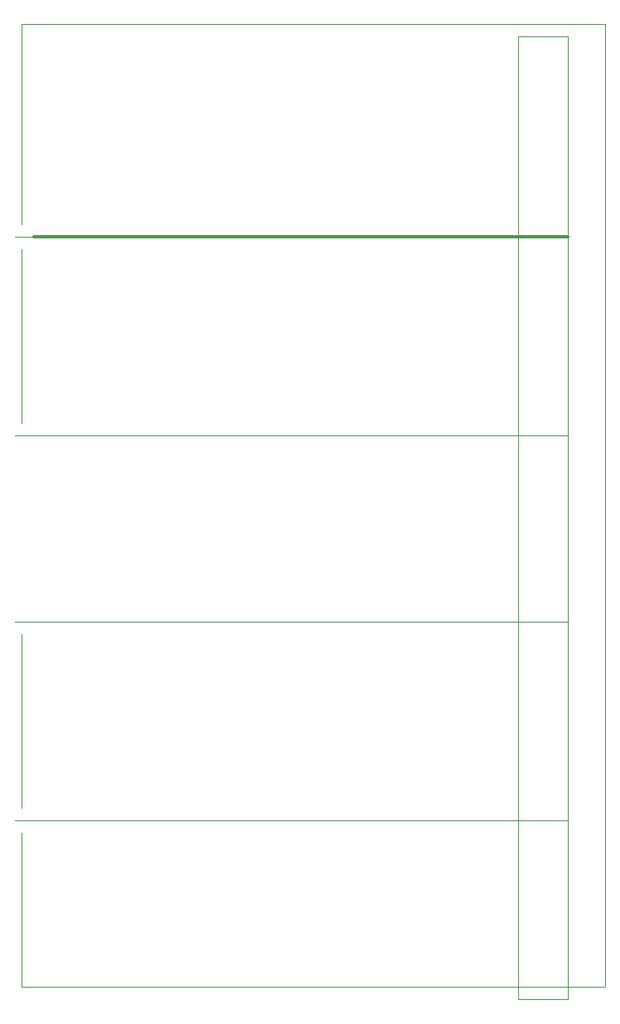
<source format=gbr>
G04 DipTrace 4.3.0.5*
G04 TopAssembly.gbr*
%MOMM*%
G04 #@! TF.FileFunction,Drawing,Top*
G04 #@! TF.Part,Single*
%ADD18C,0.1*%
%ADD19C,0.3*%
%FSLAX35Y35*%
G04*
G71*
G90*
G75*
G01*
G04 TopAssy*
%LPD*%
X-254000Y9667700D2*
D18*
X5715000D1*
X5334000Y7493000D2*
X-317500D1*
X5334000Y5463497D2*
X-317500D1*
X4826000Y9540700D2*
X5334000D1*
Y-301623D1*
X4826000D1*
Y9540700D1*
X5334000Y1526497D2*
X-317500D1*
X5334000Y3558497D2*
X-317500D1*
X-254000Y7620003D2*
Y9667700D1*
X5715000D2*
Y-174600D1*
X-254000Y-174627D1*
Y1399497D1*
Y1653500D2*
Y3431497D1*
Y5590500D2*
Y7366000D1*
Y7620003D2*
Y9667700D1*
X-127010Y7493000D2*
D19*
X5334000D1*
M02*

</source>
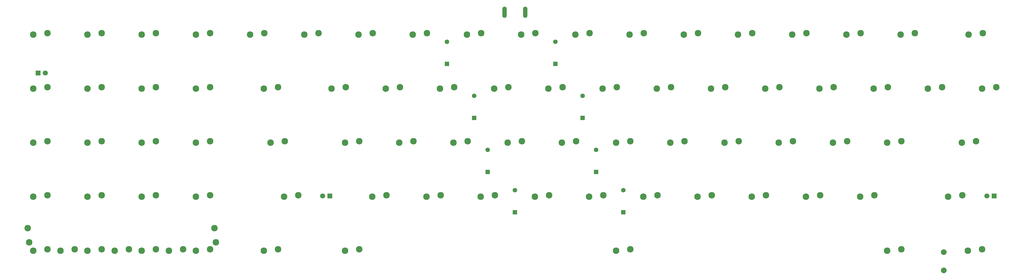
<source format=gts>
G04 #@! TF.GenerationSoftware,KiCad,Pcbnew,(6.0.0)*
G04 #@! TF.CreationDate,2022-03-08T15:03:57-05:00*
G04 #@! TF.ProjectId,next,6e657874-2e6b-4696-9361-645f70636258,rev?*
G04 #@! TF.SameCoordinates,Original*
G04 #@! TF.FileFunction,Soldermask,Top*
G04 #@! TF.FilePolarity,Negative*
%FSLAX46Y46*%
G04 Gerber Fmt 4.6, Leading zero omitted, Abs format (unit mm)*
G04 Created by KiCad (PCBNEW (6.0.0)) date 2022-03-08 15:03:57*
%MOMM*%
%LPD*%
G01*
G04 APERTURE LIST*
%ADD10C,2.300000*%
%ADD11R,1.800000X1.800000*%
%ADD12C,1.800000*%
%ADD13O,1.500000X4.000000*%
%ADD14R,1.600000X1.600000*%
%ADD15C,1.600000*%
%ADD16C,2.000000*%
G04 APERTURE END LIST*
D10*
X35600000Y-34100000D03*
X40600000Y-33600000D03*
X35600000Y-53150000D03*
X40600000Y-52650000D03*
X35600000Y-72200000D03*
X40600000Y-71700000D03*
X35600000Y-91250000D03*
X40600000Y-90750000D03*
X35600000Y-110300000D03*
X40600000Y-109800000D03*
X73700000Y-34100000D03*
X78700000Y-33600000D03*
X73700000Y-53150000D03*
X78700000Y-52650000D03*
X73700000Y-72200000D03*
X78700000Y-71700000D03*
X73700000Y-91250000D03*
X78700000Y-90750000D03*
X73700000Y-110300000D03*
X78700000Y-109800000D03*
X92750000Y-34100000D03*
X97750000Y-33600000D03*
X92750000Y-53150000D03*
X97750000Y-52650000D03*
X92750000Y-72200000D03*
X97750000Y-71700000D03*
X92750000Y-91250000D03*
X97750000Y-90750000D03*
X92750000Y-110300000D03*
X97750000Y-109800000D03*
X111800000Y-34100000D03*
X116800000Y-33600000D03*
X116562500Y-53150000D03*
X121562500Y-52650000D03*
X118943750Y-72200000D03*
X123943750Y-71700000D03*
X123706250Y-91250000D03*
X128706250Y-90750000D03*
X116562500Y-110300000D03*
X121562500Y-109800000D03*
X130850000Y-34100000D03*
X135850000Y-33600000D03*
X140375000Y-53150000D03*
X145375000Y-52650000D03*
X145137500Y-72200000D03*
X150137500Y-71700000D03*
X154662500Y-91250000D03*
X159662500Y-90750000D03*
X145137500Y-110300000D03*
X150137500Y-109800000D03*
X149900000Y-34100000D03*
X154900000Y-33600000D03*
X159425000Y-53150000D03*
X164425000Y-52650000D03*
X164187500Y-72200000D03*
X169187500Y-71700000D03*
X173712500Y-91250000D03*
X178712500Y-90750000D03*
X168950000Y-34100000D03*
X173950000Y-33600000D03*
X178475000Y-53150000D03*
X183475000Y-52650000D03*
X183237500Y-72200000D03*
X188237500Y-71700000D03*
X192762500Y-91250000D03*
X197762500Y-90750000D03*
X188000000Y-34100000D03*
X193000000Y-33600000D03*
X197525000Y-53150000D03*
X202525000Y-52650000D03*
X202287500Y-72200000D03*
X207287500Y-71700000D03*
X211812500Y-91250000D03*
X216812500Y-90750000D03*
X207050000Y-34100000D03*
X212050000Y-33600000D03*
X216575000Y-53150000D03*
X221575000Y-52650000D03*
X221337500Y-72200000D03*
X226337500Y-71700000D03*
X230862500Y-91250000D03*
X235862500Y-90750000D03*
X240387500Y-110300000D03*
X245387500Y-109800000D03*
X226100000Y-34100000D03*
X231100000Y-33600000D03*
X235625000Y-53150000D03*
X240625000Y-52650000D03*
X240387500Y-72200000D03*
X245387500Y-71700000D03*
X249912500Y-91250000D03*
X254912500Y-90750000D03*
X245150000Y-34100000D03*
X250150000Y-33600000D03*
X254675000Y-53150000D03*
X259675000Y-52650000D03*
X259437500Y-72200000D03*
X264437500Y-71700000D03*
X268962500Y-91250000D03*
X273962500Y-90750000D03*
X264200000Y-34100000D03*
X269200000Y-33600000D03*
X273725000Y-53150000D03*
X278725000Y-52650000D03*
X278487500Y-72200000D03*
X283487500Y-71700000D03*
X288012500Y-91250000D03*
X293012500Y-90750000D03*
X283250000Y-34100000D03*
X288250000Y-33600000D03*
X292775000Y-53150000D03*
X297775000Y-52650000D03*
X297537500Y-72200000D03*
X302537500Y-71700000D03*
X307062500Y-91250000D03*
X312062500Y-90750000D03*
X302300000Y-34100000D03*
X307300000Y-33600000D03*
X311825000Y-53150000D03*
X316825000Y-52650000D03*
X316587500Y-72200000D03*
X321587500Y-71700000D03*
X326112500Y-91250000D03*
X331112500Y-90750000D03*
X335637500Y-110300000D03*
X340637500Y-109800000D03*
X321350000Y-34100000D03*
X326350000Y-33600000D03*
X330875000Y-53150000D03*
X335875000Y-52650000D03*
X335637500Y-72200000D03*
X340637500Y-71700000D03*
X349925000Y-53150000D03*
X354925000Y-52650000D03*
X340400000Y-34100000D03*
X345400000Y-33600000D03*
X364212500Y-34100000D03*
X369212500Y-33600000D03*
D11*
X373250000Y-91000000D03*
D12*
X370710000Y-91000000D03*
D11*
X37250000Y-47625000D03*
D12*
X39790000Y-47625000D03*
D11*
X139750000Y-91000000D03*
D12*
X137210000Y-91000000D03*
D10*
X34100000Y-107275000D03*
X33600000Y-102275000D03*
X45125000Y-110300000D03*
X50125000Y-109800000D03*
X64175000Y-110300000D03*
X69175000Y-109800000D03*
X83225000Y-110300000D03*
X88225000Y-109800000D03*
X99250000Y-102275000D03*
X99750000Y-107275000D03*
X368975000Y-53150000D03*
X373975000Y-52650000D03*
X361831250Y-72200000D03*
X366831250Y-71700000D03*
X357068750Y-91250000D03*
X362068750Y-90750000D03*
X363975000Y-110300000D03*
X368975000Y-109800000D03*
X54650000Y-34100000D03*
X59650000Y-33600000D03*
X54650000Y-53150000D03*
X59650000Y-52650000D03*
X54650000Y-72200000D03*
X59650000Y-71700000D03*
X54650000Y-91250000D03*
X59650000Y-90750000D03*
X54650000Y-110300000D03*
X59650000Y-109800000D03*
D13*
X201137500Y-26175000D03*
X208437500Y-26175000D03*
D14*
X204787500Y-96768750D03*
D15*
X204787500Y-88968750D03*
D14*
X180975000Y-44381250D03*
D15*
X180975000Y-36581250D03*
D14*
X190500000Y-63431250D03*
D15*
X190500000Y-55631250D03*
D14*
X233362500Y-82481250D03*
D15*
X233362500Y-74681250D03*
D14*
X242887500Y-96768750D03*
D15*
X242887500Y-88968750D03*
D14*
X195262500Y-82481250D03*
D15*
X195262500Y-74681250D03*
D14*
X228600000Y-63431250D03*
D15*
X228600000Y-55631250D03*
D14*
X219075000Y-44381250D03*
D15*
X219075000Y-36581250D03*
D16*
X355500000Y-110750000D03*
X355500000Y-117250000D03*
M02*

</source>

# # # # # # #

▸ **Work instructions**
Among the lines of the material above, count those that include "LIST" and report that number alone.

▸ **Output for this exercise**
2